La actriz quedó embarazada, pero el embarazo era ectópico y debió someterse a un aborto. La situación la llenó de dolor y tristeza, y volvería a repetirse un año después mientras rodaba Una Eva y dos Adanes. Uno de sus coprotagonistas, Tony Curtis se adjudicaría mucho tiempo después ser el responsable de ese segundo embarazo.
Luego de vivir un apasionado affaire con Yves Montand, Marilyn encaró su último proyecto cinematográfico: Los inadaptados. La película tenía a Miller como guionista y a Clark Cable -aquel actor tan parecido a su padre- como coprotagonista. Debido al comportamiento errático de la actriz -que se había vuelto adicta a los barbitúricos- el rodaje estuvo a punto de suspenderse.
“¿Y si ya no podía ser una gran actriz? ¿Podríamos llevar una vida normal y sin tensiones, con los pies en el piso? Como persona normal y corriente, que apenas sabía leer y escribir bien, ¿qué sería de ella? Me di de bruces con el aplastante egoísmo de esta ocurrencia porque su estrellato era su victoria, la culminación de su existencia. ¿Cómo me sentiría yo si mi matrimonio estuviese condicionado a la domesticación y desembravecimiento de mi arte?
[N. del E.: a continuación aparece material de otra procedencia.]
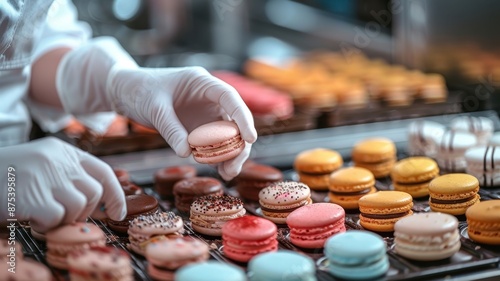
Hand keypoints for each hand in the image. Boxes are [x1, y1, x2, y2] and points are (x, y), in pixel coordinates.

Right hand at [0, 137, 125, 232]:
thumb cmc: (7, 174)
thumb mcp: (42, 163)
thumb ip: (68, 173)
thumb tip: (96, 198)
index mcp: (63, 150)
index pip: (103, 171)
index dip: (116, 194)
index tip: (119, 213)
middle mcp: (59, 160)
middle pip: (94, 192)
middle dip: (85, 210)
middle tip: (64, 213)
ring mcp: (48, 177)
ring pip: (79, 207)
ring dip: (63, 217)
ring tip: (41, 212)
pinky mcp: (35, 196)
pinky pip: (57, 218)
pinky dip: (46, 224)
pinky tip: (30, 216)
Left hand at [57, 37, 256, 179]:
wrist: (126, 93)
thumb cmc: (140, 90)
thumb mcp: (154, 108)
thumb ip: (171, 128)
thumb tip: (186, 153)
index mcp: (202, 83)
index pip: (230, 97)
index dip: (243, 117)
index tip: (250, 138)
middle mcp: (209, 98)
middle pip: (234, 120)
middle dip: (238, 144)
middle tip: (233, 166)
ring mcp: (205, 114)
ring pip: (227, 134)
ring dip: (230, 154)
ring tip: (228, 174)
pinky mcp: (199, 128)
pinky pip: (213, 143)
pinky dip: (217, 157)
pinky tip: (220, 171)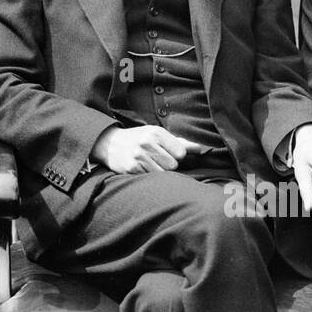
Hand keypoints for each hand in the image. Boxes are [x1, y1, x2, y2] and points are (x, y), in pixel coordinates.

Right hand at [90, 125, 207, 172]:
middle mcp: (147, 143)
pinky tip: (142, 168)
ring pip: (162, 173)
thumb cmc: (139, 138)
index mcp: (156, 133)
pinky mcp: (131, 169)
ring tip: (150, 163)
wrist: (110, 143)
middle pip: (173, 165)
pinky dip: (148, 175)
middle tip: (157, 159)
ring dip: (159, 171)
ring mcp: (138, 157)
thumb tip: (201, 150)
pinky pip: (150, 178)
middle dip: (168, 164)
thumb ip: (180, 143)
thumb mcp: (158, 134)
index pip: (180, 153)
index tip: (168, 153)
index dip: (177, 156)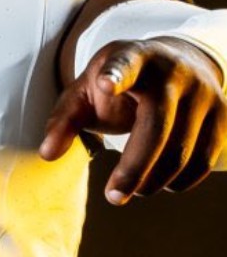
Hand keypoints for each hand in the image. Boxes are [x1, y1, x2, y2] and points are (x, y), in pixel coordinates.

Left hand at [40, 37, 226, 204]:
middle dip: (134, 168)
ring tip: (129, 189)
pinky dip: (180, 181)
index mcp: (134, 59)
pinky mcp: (221, 116)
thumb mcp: (85, 92)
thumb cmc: (118, 83)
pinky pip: (204, 160)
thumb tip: (47, 154)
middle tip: (113, 196)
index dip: (116, 74)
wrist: (176, 63)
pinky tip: (160, 183)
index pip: (125, 65)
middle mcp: (173, 73)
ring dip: (154, 180)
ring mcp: (203, 94)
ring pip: (183, 150)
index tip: (106, 84)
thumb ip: (63, 121)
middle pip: (156, 128)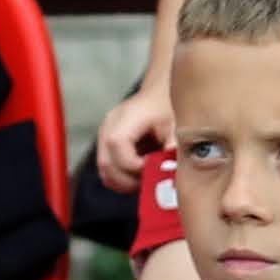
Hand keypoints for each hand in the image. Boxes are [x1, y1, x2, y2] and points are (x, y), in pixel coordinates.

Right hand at [93, 76, 172, 193]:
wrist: (159, 96)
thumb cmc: (167, 108)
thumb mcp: (176, 124)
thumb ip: (174, 145)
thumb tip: (174, 168)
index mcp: (124, 119)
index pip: (117, 148)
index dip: (135, 165)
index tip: (156, 167)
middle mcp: (108, 128)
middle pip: (107, 165)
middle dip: (130, 181)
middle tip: (153, 180)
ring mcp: (104, 138)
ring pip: (105, 173)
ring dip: (126, 183)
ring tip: (149, 177)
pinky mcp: (107, 148)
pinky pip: (109, 172)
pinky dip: (124, 180)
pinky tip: (143, 174)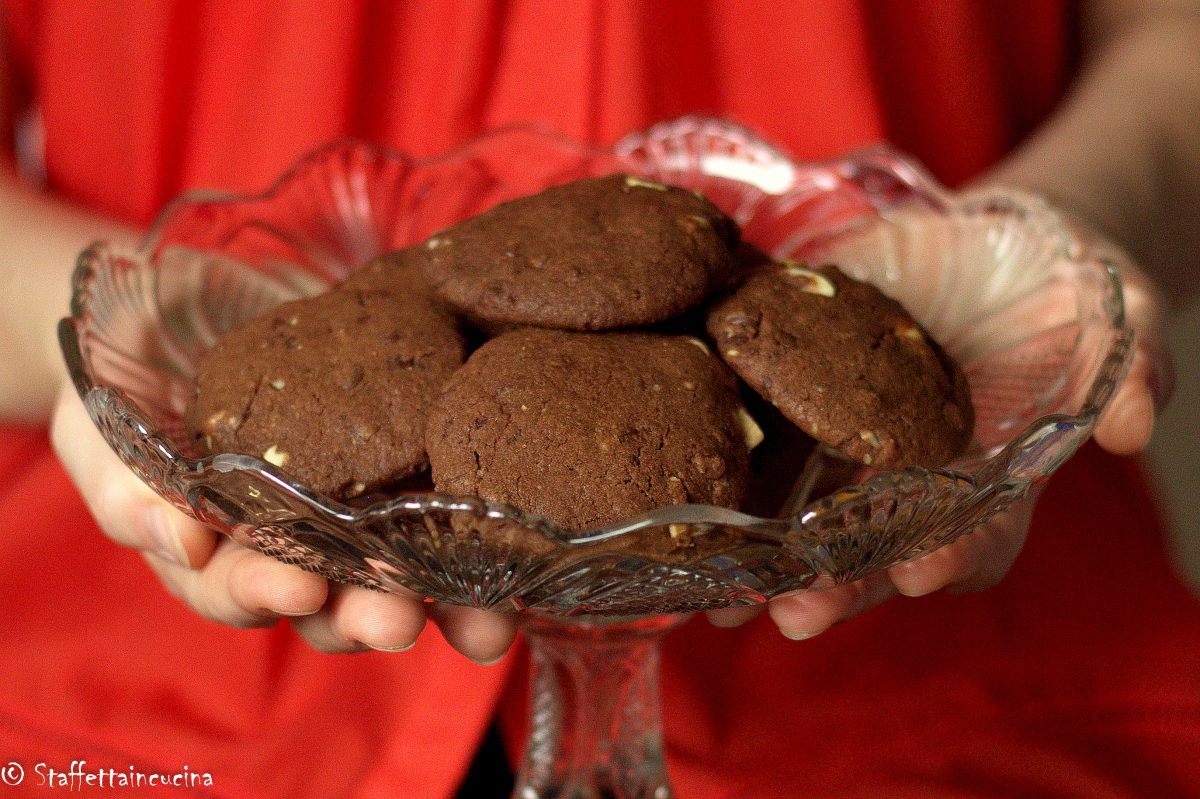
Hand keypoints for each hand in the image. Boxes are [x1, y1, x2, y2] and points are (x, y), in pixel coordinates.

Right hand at [50, 384, 515, 661]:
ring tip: (484, 622)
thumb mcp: (103, 416)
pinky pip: (448, 515)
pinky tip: (519, 566)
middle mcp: (293, 544)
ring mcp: (356, 511)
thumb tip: (177, 541)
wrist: (199, 296)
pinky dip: (484, 547)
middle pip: (330, 602)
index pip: (234, 590)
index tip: (297, 589)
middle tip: (399, 619)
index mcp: (216, 547)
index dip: (264, 596)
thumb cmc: (137, 365)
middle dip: (367, 615)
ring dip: (443, 606)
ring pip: (401, 576)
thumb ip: (122, 483)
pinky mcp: (408, 466)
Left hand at [710, 231, 1172, 638]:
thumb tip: (1134, 425)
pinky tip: (679, 524)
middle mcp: (908, 480)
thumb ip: (1131, 363)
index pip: (976, 536)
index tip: (926, 569)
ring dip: (764, 570)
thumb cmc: (1056, 279)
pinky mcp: (789, 401)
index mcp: (986, 475)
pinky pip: (753, 457)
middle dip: (839, 587)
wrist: (980, 237)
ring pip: (803, 528)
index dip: (953, 556)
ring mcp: (844, 449)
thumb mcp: (1111, 305)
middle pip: (874, 554)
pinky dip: (720, 493)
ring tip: (724, 602)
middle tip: (799, 613)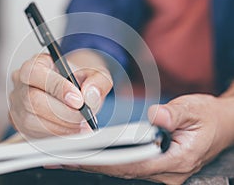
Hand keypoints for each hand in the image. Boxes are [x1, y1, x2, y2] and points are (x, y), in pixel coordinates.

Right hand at [9, 50, 112, 137]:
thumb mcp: (95, 74)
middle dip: (62, 112)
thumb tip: (89, 95)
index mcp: (36, 64)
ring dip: (60, 126)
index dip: (57, 87)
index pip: (36, 73)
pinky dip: (56, 134)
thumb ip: (98, 80)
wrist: (74, 94)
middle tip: (83, 117)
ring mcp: (18, 104)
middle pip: (32, 99)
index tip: (79, 100)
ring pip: (32, 119)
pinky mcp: (20, 123)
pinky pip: (33, 132)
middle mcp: (21, 83)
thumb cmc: (79, 81)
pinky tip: (72, 131)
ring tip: (82, 126)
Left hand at [62, 94, 233, 183]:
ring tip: (69, 157)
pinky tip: (92, 156)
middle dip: (91, 165)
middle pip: (123, 170)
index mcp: (177, 159)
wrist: (220, 125)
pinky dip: (108, 161)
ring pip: (123, 170)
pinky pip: (128, 165)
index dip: (106, 161)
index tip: (81, 156)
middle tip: (63, 158)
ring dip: (96, 164)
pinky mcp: (156, 165)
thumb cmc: (208, 118)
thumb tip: (154, 116)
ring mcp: (161, 170)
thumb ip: (174, 114)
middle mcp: (166, 171)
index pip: (134, 164)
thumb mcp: (194, 110)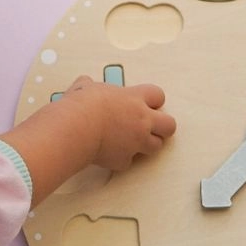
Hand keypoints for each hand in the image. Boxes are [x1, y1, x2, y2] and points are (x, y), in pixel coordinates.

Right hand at [60, 76, 176, 171]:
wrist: (76, 128)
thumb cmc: (81, 105)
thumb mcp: (85, 86)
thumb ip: (91, 86)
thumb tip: (85, 84)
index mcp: (134, 98)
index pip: (158, 96)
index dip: (153, 101)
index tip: (145, 104)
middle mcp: (141, 120)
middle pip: (169, 125)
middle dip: (163, 126)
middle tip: (151, 126)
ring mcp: (136, 142)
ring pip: (156, 146)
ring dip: (147, 144)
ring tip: (132, 141)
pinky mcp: (124, 160)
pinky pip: (128, 161)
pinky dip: (121, 159)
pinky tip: (109, 153)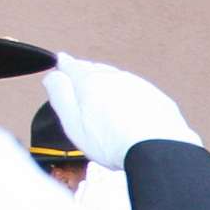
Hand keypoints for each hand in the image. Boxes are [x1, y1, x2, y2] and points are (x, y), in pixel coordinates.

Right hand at [43, 53, 201, 169]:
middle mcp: (115, 77)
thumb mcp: (73, 122)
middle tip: (78, 75)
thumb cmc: (111, 141)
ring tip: (101, 90)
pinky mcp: (156, 97)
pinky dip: (128, 94)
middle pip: (95, 70)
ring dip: (108, 82)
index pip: (72, 66)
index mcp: (90, 81)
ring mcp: (138, 85)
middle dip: (85, 72)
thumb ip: (60, 96)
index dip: (64, 64)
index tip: (61, 61)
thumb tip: (52, 76)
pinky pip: (137, 90)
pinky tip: (127, 106)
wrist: (157, 149)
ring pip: (117, 78)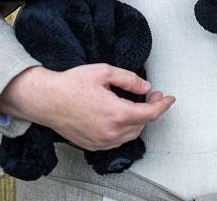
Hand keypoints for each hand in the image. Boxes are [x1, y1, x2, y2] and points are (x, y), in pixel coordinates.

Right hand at [0, 64, 174, 150]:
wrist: (46, 99)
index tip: (170, 99)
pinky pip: (116, 141)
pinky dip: (124, 130)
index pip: (149, 114)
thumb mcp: (104, 72)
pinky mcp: (92, 145)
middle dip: (151, 111)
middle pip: (141, 125)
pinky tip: (121, 116)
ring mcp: (100, 141)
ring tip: (137, 105)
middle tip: (152, 96)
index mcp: (116, 113)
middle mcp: (110, 132)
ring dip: (138, 121)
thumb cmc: (71, 84)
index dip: (163, 106)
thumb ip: (128, 79)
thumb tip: (146, 88)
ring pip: (130, 135)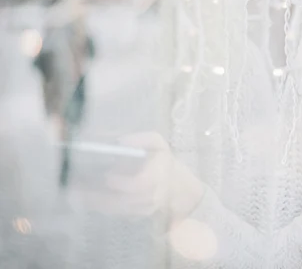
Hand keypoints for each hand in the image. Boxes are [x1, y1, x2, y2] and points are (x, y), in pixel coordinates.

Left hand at [70, 133, 204, 228]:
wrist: (174, 184)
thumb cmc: (161, 160)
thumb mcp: (158, 143)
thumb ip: (142, 138)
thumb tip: (120, 140)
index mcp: (158, 177)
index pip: (141, 184)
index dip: (125, 183)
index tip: (108, 177)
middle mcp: (152, 196)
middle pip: (125, 201)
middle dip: (100, 197)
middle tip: (78, 190)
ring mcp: (144, 209)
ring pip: (118, 210)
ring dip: (96, 204)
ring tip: (74, 195)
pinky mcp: (136, 215)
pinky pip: (117, 214)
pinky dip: (99, 208)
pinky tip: (83, 200)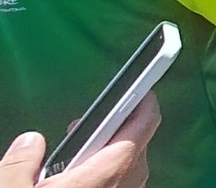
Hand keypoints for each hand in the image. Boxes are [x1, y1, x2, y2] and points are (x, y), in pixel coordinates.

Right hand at [0, 93, 159, 187]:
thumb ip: (21, 163)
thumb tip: (31, 141)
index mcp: (106, 172)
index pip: (143, 125)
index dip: (146, 101)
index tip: (144, 85)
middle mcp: (125, 186)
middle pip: (136, 146)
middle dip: (117, 129)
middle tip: (88, 126)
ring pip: (131, 168)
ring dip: (111, 155)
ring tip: (79, 154)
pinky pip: (123, 186)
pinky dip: (109, 176)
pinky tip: (82, 179)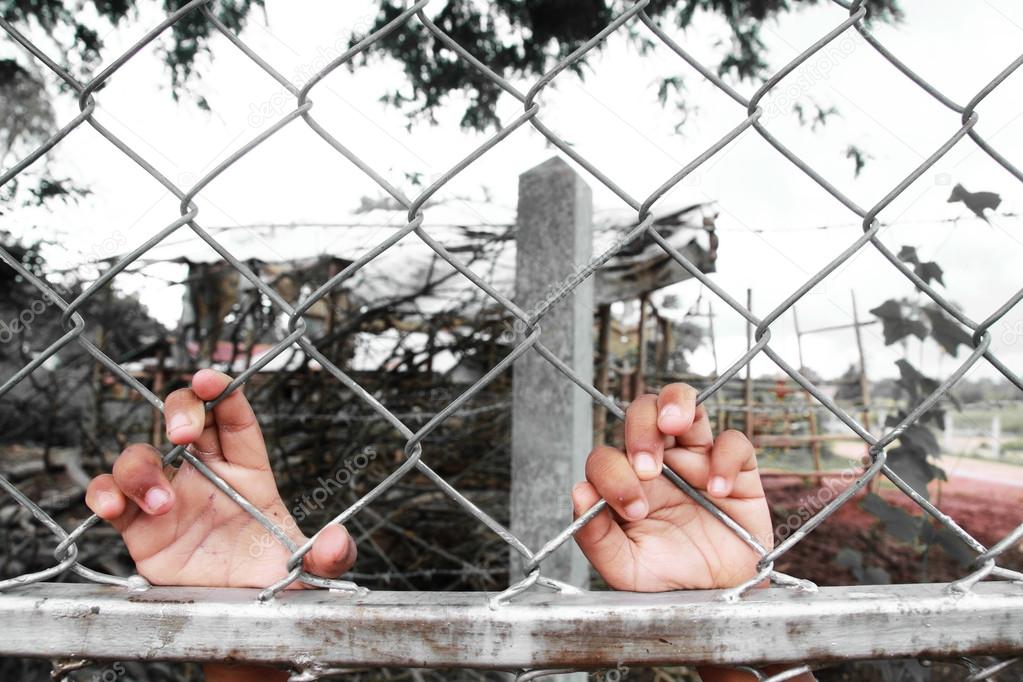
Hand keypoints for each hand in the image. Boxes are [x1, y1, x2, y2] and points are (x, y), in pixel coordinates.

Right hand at [85, 369, 355, 588]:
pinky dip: (102, 493)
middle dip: (180, 411)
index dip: (223, 393)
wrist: (240, 619)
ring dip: (141, 468)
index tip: (211, 380)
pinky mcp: (139, 527)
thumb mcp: (309, 568)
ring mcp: (169, 498)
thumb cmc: (272, 579)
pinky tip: (111, 507)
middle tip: (183, 434)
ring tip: (162, 503)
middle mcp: (205, 476)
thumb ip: (331, 556)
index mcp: (249, 473)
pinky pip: (110, 496)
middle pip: (185, 417)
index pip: (236, 419)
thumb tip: (339, 543)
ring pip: (140, 455)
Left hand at [572, 383, 771, 591]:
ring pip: (685, 405)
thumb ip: (595, 536)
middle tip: (648, 469)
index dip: (613, 473)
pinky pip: (734, 442)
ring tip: (673, 424)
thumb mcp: (623, 568)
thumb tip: (579, 491)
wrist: (717, 603)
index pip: (607, 455)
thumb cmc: (667, 580)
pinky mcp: (737, 472)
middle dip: (640, 428)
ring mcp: (697, 461)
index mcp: (626, 482)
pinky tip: (717, 490)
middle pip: (642, 412)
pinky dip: (725, 457)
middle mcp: (660, 463)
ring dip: (675, 404)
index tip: (632, 508)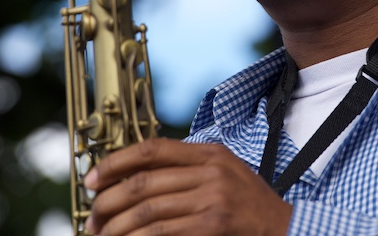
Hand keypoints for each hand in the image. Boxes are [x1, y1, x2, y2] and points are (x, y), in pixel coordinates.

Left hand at [83, 138, 292, 235]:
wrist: (284, 228)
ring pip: (147, 210)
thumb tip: (136, 174)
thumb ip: (189, 168)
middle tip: (92, 218)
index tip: (93, 179)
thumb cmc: (249, 206)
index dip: (116, 162)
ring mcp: (212, 199)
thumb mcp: (224, 174)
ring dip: (117, 227)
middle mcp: (211, 171)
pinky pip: (161, 232)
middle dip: (108, 202)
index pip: (153, 149)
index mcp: (211, 153)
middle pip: (143, 182)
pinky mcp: (212, 225)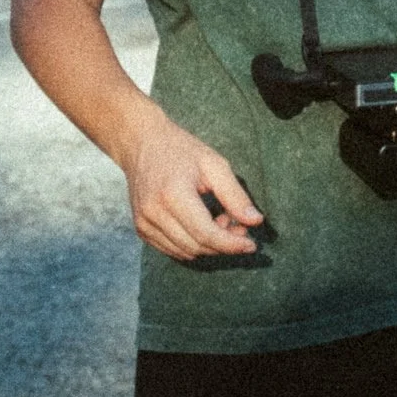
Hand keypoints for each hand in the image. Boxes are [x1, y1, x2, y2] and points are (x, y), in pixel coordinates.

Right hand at [117, 110, 263, 260]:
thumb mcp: (215, 165)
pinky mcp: (141, 229)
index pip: (205, 234)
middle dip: (224, 243)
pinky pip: (172, 249)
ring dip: (209, 245)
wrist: (142, 144)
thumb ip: (235, 196)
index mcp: (173, 195)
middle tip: (240, 226)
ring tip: (221, 220)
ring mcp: (144, 223)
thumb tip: (255, 221)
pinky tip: (203, 225)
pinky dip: (193, 244)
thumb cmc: (181, 151)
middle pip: (197, 246)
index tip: (252, 245)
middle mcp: (153, 213)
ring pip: (185, 252)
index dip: (231, 244)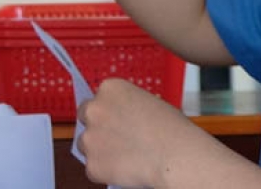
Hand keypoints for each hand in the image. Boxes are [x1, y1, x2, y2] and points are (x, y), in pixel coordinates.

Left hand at [77, 79, 201, 187]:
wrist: (177, 156)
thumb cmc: (172, 130)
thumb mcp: (149, 102)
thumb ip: (127, 107)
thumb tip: (120, 120)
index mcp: (110, 89)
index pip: (98, 98)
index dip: (107, 112)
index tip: (115, 120)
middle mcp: (94, 109)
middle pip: (84, 117)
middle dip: (96, 127)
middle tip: (113, 139)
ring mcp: (90, 138)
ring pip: (85, 145)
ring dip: (98, 150)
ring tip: (122, 157)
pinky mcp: (92, 164)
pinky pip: (94, 169)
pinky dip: (106, 172)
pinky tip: (125, 170)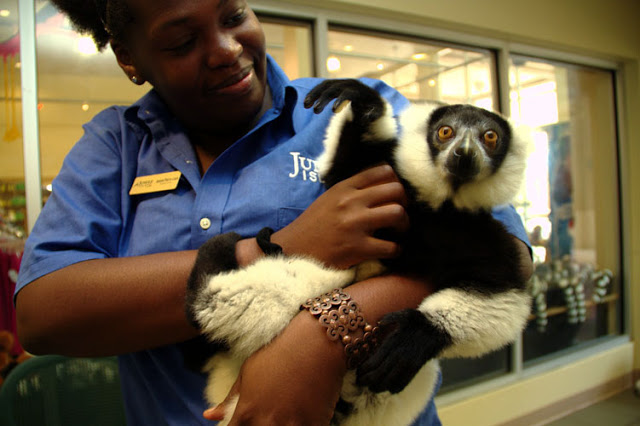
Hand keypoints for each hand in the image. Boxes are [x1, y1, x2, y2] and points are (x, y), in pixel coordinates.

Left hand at [203, 312, 345, 424]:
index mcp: (246, 414)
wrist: (317, 342)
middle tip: (268, 413)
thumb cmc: (279, 352)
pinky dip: (301, 424)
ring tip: (285, 413)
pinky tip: (301, 413)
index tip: (244, 420)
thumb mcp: (249, 372)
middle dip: (259, 425)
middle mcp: (267, 424)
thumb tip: (209, 415)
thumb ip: (229, 399)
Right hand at [273, 164, 408, 268]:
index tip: (395, 194)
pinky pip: (391, 246)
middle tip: (400, 214)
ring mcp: (355, 225)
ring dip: (404, 224)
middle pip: (396, 190)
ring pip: (398, 214)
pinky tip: (390, 250)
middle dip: (404, 202)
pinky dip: (396, 250)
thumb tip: (381, 185)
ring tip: (398, 232)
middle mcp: (351, 202)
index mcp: (345, 188)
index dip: (396, 181)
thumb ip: (353, 190)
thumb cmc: (313, 225)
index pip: (382, 171)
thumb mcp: (330, 198)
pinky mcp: (357, 248)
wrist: (293, 249)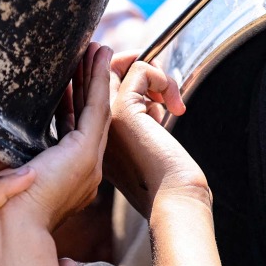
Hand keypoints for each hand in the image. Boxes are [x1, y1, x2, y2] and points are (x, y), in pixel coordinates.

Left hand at [3, 42, 113, 231]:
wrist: (6, 233)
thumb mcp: (2, 178)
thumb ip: (6, 162)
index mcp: (67, 180)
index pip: (72, 133)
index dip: (73, 103)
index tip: (69, 80)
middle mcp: (84, 172)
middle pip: (88, 118)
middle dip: (87, 85)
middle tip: (88, 56)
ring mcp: (89, 163)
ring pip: (96, 109)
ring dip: (96, 77)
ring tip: (96, 48)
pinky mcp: (85, 153)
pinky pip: (97, 108)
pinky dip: (98, 80)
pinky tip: (100, 55)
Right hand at [105, 59, 207, 218]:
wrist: (172, 200)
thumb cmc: (165, 179)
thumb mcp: (148, 143)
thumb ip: (143, 120)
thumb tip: (152, 96)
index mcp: (91, 138)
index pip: (93, 94)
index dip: (118, 79)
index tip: (148, 86)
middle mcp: (91, 126)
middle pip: (99, 73)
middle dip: (131, 67)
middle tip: (159, 83)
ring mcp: (104, 117)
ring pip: (118, 65)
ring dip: (152, 72)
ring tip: (169, 98)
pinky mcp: (124, 110)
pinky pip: (139, 69)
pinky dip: (162, 78)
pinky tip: (175, 105)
La verdad desnuda, sencilla y mortal, era que no había ninguna diferencia entre ella y la actriz. Ella era Marilyn Monroe, y era esto lo que la destruía”, reflexionó Miller, sobre ese momento cúlmine de su relación.
Es que en el rodaje, el autor comenzó un romance con la jefa de fotografía del film, Inge Morath, quien se convertiría en su tercera esposa, mientras que Marilyn terminó internada. Se divorciaron en enero de 1961, tras 5 años de matrimonio. Un año después, el cuerpo de la actriz fue encontrado sin vida en su casa Los Ángeles. Décadas después, Miller le diría a LA NACIÓN: “Alguna vez escribí que Marilyn fue más allá de lo que la psique colectiva de los norteamericanos estaba dispuesta a tolerar en aquellos años. Marilyn fue la prueba de que la sexualidad y la seriedad no podían convivir en la misma persona.”